Prove existence of consecutive $a_1, a_2, a_3$ such that $p^{1999}| a_1, q^{1999}| a_2, r^{1999}| a_3$ for $p, q, r \in \mathbb{Z}$

Question

I need to show that there exist three consecutive numbers, where each of them is divisible by the 1999th power of an integer. So far, I've taken $a_1 = x-1, a_2 = x$ and $a_3 = x + 1$, and derived a system of congruences: $$\begin{align}x \equiv -1\bmod{n^{1999}} \\ x \equiv 0\bmod{n^{1999}} \\ x\equiv 1\bmod{n^{1999}}\end{align}$$

But I am unsure of how to proceed. A hint would be greatly appreciated.

Edit: As mentioned in the comments and answer, the said powers can be of any three distinct integers.

Answer 1

Just show that there is an $x$ such that: $$x\equiv 1\pmod {2^{1999}}\\x\equiv 0\pmod {3^{1999}}\\x\equiv-1\pmod{5^{1999}}.\tag1$$

You have assumed the $n$ is the same, but that is nowhere stated in the text of the question, and it is not possible to solve it that way except with $n =\pm 1,$ which trivially works, but is probably implicitly excluded.

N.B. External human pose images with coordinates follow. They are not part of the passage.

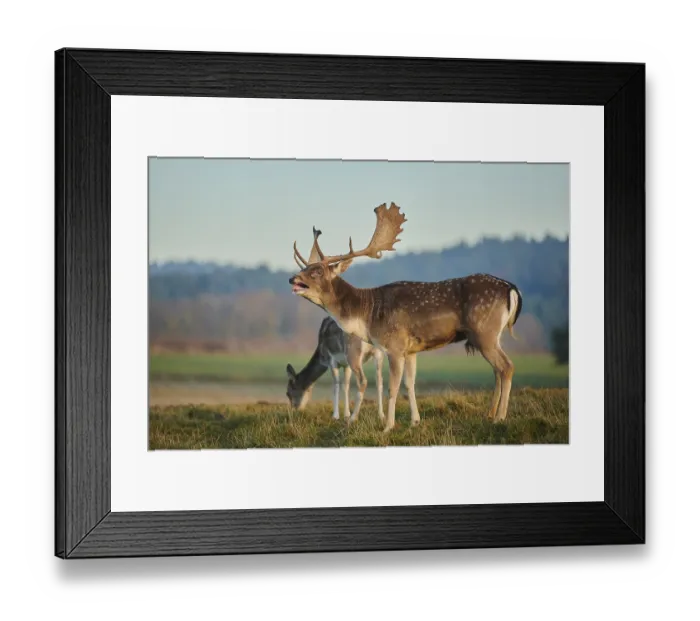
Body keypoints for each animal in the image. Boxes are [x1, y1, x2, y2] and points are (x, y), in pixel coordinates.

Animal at [286, 227, 385, 423]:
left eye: (289, 391)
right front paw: (344, 413)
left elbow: (337, 384)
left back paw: (354, 418)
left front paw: (336, 415)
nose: (295, 409)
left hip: (354, 351)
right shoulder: (344, 363)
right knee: (379, 381)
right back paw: (381, 415)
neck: (319, 349)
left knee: (363, 380)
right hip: (378, 353)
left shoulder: (331, 358)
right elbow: (346, 384)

You can, of course, use any three relatively prime $1999$th powers in $(1).$

Answer 2

Since $\Bbb Z_{p^{1999}}\otimes\Bbb Z_{q^{1999}}\otimes\Bbb Z_{r^{1999}}$ is canonically isomorphic to $\Bbb Z_{(pqr)^{1999}}$, by the Chinese remainder theorem, we are guaranteed a unique solution $\pmod{(pqr)^{1999}}$, corresponding to $(1,0,-1)\in\Bbb Z_{p^{1999}}\otimes\Bbb Z_{q^{1999}}\otimes\Bbb Z_{r^{1999}}$.